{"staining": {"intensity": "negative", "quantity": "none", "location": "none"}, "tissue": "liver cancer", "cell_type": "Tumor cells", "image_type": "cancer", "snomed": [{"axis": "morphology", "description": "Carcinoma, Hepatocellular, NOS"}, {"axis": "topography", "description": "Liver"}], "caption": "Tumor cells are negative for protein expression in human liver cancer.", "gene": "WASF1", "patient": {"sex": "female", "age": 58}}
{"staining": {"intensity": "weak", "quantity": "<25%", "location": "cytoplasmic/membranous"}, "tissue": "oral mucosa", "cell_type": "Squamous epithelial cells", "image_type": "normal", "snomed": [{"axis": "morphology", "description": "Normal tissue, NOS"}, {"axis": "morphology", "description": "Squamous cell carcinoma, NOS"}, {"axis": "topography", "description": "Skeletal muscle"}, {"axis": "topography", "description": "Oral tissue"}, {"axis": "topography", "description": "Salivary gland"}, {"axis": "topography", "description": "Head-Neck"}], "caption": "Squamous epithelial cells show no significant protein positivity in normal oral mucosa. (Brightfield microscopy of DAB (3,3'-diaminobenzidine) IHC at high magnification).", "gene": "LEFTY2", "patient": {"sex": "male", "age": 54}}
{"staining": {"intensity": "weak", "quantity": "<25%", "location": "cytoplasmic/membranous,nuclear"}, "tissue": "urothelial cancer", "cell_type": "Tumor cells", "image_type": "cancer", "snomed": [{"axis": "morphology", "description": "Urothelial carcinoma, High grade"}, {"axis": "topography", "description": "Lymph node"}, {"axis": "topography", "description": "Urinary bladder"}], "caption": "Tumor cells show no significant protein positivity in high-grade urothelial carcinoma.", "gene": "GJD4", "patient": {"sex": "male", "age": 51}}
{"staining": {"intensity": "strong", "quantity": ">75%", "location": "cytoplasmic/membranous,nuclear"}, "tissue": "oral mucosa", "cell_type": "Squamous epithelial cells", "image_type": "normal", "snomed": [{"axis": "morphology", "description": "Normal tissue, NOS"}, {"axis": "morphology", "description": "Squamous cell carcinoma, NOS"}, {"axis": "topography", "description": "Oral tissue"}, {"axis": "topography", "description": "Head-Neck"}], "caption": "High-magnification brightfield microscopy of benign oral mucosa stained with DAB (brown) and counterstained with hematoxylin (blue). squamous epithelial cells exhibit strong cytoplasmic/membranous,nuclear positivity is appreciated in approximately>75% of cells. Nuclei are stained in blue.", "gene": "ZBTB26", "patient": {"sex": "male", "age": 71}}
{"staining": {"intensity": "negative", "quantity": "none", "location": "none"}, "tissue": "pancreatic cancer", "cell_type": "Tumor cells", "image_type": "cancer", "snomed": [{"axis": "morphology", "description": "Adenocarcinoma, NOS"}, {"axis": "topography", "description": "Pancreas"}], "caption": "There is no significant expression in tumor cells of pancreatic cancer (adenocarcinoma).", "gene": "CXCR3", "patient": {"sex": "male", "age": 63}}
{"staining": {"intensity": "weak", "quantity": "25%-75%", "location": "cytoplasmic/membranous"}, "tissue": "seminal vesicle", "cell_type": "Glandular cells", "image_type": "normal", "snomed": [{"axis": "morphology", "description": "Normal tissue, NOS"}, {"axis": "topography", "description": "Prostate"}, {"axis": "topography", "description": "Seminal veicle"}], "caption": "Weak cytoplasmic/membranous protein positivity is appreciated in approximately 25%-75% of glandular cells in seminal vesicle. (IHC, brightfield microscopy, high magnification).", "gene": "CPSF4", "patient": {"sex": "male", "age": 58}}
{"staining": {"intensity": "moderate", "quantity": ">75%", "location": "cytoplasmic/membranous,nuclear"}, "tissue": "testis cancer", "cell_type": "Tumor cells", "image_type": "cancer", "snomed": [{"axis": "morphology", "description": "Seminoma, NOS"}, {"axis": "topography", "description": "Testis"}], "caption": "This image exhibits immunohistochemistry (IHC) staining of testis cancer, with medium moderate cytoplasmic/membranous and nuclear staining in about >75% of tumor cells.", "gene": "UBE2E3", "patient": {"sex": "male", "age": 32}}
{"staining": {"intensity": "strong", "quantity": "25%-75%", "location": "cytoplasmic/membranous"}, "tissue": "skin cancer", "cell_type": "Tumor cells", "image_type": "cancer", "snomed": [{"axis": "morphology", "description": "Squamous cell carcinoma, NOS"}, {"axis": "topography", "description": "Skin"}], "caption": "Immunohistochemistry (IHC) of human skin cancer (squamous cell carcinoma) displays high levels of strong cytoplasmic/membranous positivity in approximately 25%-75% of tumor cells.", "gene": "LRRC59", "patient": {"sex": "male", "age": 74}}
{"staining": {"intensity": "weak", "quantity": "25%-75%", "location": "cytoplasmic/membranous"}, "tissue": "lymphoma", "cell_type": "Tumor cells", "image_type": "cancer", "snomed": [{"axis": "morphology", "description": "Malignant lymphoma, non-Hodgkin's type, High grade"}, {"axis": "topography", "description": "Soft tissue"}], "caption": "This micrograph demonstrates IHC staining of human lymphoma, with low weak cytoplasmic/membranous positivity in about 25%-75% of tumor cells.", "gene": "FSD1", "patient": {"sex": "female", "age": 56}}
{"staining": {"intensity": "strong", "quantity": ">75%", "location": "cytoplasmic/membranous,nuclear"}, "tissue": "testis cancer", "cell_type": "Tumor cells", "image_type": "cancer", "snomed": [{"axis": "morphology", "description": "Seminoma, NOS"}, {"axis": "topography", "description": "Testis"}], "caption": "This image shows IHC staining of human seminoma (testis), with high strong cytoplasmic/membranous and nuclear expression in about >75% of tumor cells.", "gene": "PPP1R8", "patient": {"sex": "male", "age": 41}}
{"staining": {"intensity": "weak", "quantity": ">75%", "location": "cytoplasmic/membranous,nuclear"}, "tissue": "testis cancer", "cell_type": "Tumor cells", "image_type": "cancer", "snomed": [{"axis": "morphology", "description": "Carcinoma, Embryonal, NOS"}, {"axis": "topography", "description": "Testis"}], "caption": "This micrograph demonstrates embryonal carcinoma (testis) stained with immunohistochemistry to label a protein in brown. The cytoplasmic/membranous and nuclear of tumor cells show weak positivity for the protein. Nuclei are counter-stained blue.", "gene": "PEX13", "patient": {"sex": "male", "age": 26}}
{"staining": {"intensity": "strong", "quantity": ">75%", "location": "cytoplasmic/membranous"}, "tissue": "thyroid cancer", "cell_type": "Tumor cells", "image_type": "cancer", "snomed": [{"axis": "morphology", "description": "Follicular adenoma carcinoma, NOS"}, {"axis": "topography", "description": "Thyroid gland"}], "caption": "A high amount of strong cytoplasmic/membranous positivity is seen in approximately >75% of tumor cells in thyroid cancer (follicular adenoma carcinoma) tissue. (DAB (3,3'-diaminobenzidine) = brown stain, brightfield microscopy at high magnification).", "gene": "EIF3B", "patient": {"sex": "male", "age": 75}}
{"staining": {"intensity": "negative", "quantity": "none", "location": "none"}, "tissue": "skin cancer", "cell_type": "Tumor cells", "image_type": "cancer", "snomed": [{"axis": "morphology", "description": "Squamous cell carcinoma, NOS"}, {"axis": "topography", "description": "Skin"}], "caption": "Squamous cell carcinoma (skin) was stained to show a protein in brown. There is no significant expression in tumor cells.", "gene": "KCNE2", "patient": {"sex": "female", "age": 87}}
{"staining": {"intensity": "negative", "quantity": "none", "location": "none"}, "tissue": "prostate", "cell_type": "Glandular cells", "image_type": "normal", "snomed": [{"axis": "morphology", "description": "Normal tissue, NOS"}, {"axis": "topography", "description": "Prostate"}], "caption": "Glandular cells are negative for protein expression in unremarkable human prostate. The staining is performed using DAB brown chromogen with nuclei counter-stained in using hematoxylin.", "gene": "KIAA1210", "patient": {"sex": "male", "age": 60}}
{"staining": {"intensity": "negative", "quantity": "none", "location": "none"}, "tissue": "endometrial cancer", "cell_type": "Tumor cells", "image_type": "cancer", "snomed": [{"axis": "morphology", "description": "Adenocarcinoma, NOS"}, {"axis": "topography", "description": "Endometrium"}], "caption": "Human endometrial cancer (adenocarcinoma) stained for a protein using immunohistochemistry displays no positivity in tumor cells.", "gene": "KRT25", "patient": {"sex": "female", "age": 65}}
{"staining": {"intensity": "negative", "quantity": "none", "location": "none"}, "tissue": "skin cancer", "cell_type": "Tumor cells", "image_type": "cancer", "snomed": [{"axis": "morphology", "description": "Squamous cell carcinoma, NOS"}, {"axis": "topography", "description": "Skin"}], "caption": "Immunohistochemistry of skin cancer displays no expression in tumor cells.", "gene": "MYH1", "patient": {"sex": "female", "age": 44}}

====

Instructions for the task: In the data above, start at the line that has "high amount of", stop after the line that has "endometrial cancer (adenocarcinoma)", and print every line in between exactly as it stands.

Finished task:
{"staining": {"intensity": "strong", "quantity": ">75%", "location": "cytoplasmic/membranous"}, "tissue": "thyroid cancer", "cell_type": "Tumor cells", "image_type": "cancer", "snomed": [{"axis": "morphology", "description": "Follicular adenoma carcinoma, NOS"}, {"axis": "topography", "description": "Thyroid gland"}], "caption": "A high amount of strong cytoplasmic/membranous positivity is seen in approximately >75% of tumor cells in thyroid cancer (follicular adenoma carcinoma) tissue. (DAB (3,3'-diaminobenzidine) = brown stain, brightfield microscopy at high magnification).", "gene": "EIF3B", "patient": {"sex": "male", "age": 75}}
{"staining": {"intensity": "negative", "quantity": "none", "location": "none"}, "tissue": "skin cancer", "cell_type": "Tumor cells", "image_type": "cancer", "snomed": [{"axis": "morphology", "description": "Squamous cell carcinoma, NOS"}, {"axis": "topography", "description": "Skin"}], "caption": "Squamous cell carcinoma (skin) was stained to show a protein in brown. There is no significant expression in tumor cells.", "gene": "KCNE2", "patient": {"sex": "female", "age": 87}}
{"staining": {"intensity": "negative", "quantity": "none", "location": "none"}, "tissue": "prostate", "cell_type": "Glandular cells", "image_type": "normal", "snomed": [{"axis": "morphology", "description": "Normal tissue, NOS"}, {"axis": "topography", "description": "Prostate"}], "caption": "Glandular cells are negative for protein expression in unremarkable human prostate. The staining is performed using DAB brown chromogen with nuclei counter-stained in using hematoxylin.", "gene": "KIAA1210", "patient": {"sex": "male", "age": 60}}
{"staining": {"intensity": "negative", "quantity": "none", "location": "none"}, "tissue": "endometrial cancer", "cell_type": "Tumor cells", "image_type": "cancer", "snomed": [{"axis": "morphology", "description": "Adenocarcinoma, NOS"}, {"axis": "topography", "description": "Endometrium"}], "caption": "Human endometrial cancer (adenocarcinoma) stained for a protein using immunohistochemistry displays no positivity in tumor cells.", "gene": "KRT25", "patient": {"sex": "female", "age": 65}}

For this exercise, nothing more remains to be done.